Average Group of functions defined on Loss and Gain includes the following functions:

 

Full Name

Brief Name

Short Description

Average Loss

avg

Average Loss obtained by averaging Linear Loss scenarios, i.e., it is a linear function with coefficients obtained by averaging  coefficients of Linear Loss scenarios.

Average Gain

avg_g

Average Gain obtained by averaging -(Linear Loss ) scenarios, i.e., it is a linear function with coefficients obtained by averaging  coefficients of  -(Linear Loss) scenarios.

Average Max

avg_max_risk

There are M Linear Loss scenario functions (every Linear Loss scenario function is defined by a Matrix of Scenarios). A new Maximum Loss scenarios function is calculated by maximizing losses over Linear Loss functions (over M functions for every scenario).  Average Max is calculated by averaging Maximum Loss scenarios.

Average Max for Gain

avg_max_risk_g

There are M Linear Loss scenario functions (every Linear Loss scenario function is defined by a Matrix of Scenarios). A new Maximum Gain scenarios function is calculated by maximizing losses over  -(Linear Loss)  functions for every scenario (over M functions for every scenario).  Average Max for Gain is calculated by averaging Maximum Gain scenarios.

Average Max Deviations

avg_max_dev

There are M Linear Loss scenario functions (every Linear Loss scenario function is defined by a Matrix of Scenarios). A new Maximum Deviation scenarios function is calculated by maximizing losses over (Linear Loss) -  (Average Linear Loss over scenarios) functions (over M functions for every scenario).  Average Max Deviation is calculated by averaging Maximum Deviation scenarios.

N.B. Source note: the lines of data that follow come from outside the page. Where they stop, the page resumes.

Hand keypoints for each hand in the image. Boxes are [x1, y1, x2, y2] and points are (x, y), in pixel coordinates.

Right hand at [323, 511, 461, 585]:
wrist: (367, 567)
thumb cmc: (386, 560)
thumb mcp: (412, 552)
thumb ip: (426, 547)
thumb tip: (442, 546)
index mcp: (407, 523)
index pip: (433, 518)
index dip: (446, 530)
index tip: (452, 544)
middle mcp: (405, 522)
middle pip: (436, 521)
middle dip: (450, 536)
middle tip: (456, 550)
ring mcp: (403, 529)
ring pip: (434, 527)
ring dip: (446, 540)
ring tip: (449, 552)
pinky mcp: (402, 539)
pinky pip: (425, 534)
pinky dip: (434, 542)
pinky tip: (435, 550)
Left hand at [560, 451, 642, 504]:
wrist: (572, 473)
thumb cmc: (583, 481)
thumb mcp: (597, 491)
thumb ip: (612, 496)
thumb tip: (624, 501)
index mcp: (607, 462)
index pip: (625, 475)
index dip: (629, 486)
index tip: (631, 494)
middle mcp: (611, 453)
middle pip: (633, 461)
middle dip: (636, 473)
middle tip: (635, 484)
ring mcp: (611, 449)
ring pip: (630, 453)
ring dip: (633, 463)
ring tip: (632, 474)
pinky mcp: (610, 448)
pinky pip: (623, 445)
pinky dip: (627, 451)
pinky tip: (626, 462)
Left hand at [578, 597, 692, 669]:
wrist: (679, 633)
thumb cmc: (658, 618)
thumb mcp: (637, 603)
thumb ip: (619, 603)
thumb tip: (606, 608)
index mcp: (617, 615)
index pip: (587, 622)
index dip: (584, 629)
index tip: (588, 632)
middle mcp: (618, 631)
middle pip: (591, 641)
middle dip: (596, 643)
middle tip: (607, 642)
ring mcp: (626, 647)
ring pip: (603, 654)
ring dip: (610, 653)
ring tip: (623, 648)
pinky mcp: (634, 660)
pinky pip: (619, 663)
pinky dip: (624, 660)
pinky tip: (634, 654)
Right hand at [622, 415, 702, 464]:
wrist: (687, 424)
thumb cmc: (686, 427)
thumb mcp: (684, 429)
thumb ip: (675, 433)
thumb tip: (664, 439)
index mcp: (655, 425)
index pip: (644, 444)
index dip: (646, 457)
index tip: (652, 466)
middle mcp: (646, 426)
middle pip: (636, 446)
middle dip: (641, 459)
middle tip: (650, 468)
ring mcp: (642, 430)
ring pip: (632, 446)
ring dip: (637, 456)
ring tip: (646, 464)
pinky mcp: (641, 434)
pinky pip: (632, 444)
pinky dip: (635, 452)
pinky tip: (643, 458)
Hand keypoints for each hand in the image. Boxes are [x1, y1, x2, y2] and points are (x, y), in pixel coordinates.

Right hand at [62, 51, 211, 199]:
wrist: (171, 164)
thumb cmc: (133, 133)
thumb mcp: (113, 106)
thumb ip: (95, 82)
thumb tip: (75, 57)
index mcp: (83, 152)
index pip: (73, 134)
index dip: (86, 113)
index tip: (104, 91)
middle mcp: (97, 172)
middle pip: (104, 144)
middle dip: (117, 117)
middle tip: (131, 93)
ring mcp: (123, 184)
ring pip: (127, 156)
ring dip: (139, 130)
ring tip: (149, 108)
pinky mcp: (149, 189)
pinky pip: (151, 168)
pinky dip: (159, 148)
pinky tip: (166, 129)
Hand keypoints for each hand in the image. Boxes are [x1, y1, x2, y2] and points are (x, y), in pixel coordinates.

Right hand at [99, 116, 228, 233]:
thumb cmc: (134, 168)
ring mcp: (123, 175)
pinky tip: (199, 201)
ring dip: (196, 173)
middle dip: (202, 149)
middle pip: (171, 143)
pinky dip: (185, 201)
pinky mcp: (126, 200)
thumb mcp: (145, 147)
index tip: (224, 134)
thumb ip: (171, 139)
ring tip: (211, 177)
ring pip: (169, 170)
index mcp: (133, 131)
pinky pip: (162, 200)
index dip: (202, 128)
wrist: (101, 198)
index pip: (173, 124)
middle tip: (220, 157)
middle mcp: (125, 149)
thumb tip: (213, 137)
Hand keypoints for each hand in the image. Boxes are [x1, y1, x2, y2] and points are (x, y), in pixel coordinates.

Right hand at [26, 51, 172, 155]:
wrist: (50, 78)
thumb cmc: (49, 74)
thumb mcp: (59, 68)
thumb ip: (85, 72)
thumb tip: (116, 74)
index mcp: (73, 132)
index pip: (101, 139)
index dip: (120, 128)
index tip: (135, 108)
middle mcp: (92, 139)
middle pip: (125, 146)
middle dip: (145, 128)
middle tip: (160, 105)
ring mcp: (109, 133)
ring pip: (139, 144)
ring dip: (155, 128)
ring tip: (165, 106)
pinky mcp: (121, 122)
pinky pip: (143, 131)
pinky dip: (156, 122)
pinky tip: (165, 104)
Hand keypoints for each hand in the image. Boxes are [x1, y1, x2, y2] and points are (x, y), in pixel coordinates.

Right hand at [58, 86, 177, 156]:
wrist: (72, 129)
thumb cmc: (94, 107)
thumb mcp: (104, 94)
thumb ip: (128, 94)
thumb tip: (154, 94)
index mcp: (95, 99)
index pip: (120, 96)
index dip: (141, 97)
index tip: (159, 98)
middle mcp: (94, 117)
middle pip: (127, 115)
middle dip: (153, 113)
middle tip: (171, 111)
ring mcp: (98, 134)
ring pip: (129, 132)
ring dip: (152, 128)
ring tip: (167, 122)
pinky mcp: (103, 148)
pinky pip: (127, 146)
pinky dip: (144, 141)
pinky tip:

Average Max Deviation for Gain

avg_max_dev_g

There are M Linear Loss scenario functions (every Linear Loss scenario function is defined by a Matrix of Scenarios). A new Maximum Gain Deviation scenarios function is calculated by maximizing losses over -(Linear Loss)+  (Average Linear Loss over scenarios) functions (over M functions for every scenario).  Average Max Gain Deviation is calculated by averaging Maximum Gain Deviation scenarios.

Average Recourse

avg(recourse(.))

Average of  Recourse  scenarios.  Recourse scenarios are obtained by solving LP at the second stage of two-stage stochastic programming problem for every scenario.

Average Gain Recourse

avg_g(recourse(.))

Average of -(Recourse ) scenarios.  Recourse scenarios are obtained by solving LP at the second stage of two-stage stochastic programming problem for every scenario.

 

Remarks

1.Functions from the Average Group are calculated with double precision.
2.Any function from this group may be called by its "brief name" or by "brief name" with "optional name"
The optional name of any function from this group may contain up to 128 symbols.
Optional names of these functions may include only alphabetic characters, numbers, and the underscore sign, "_".
Optional names of these functions are "insensitive" to the case, i.e. there is no difference between low case and upper case in these names.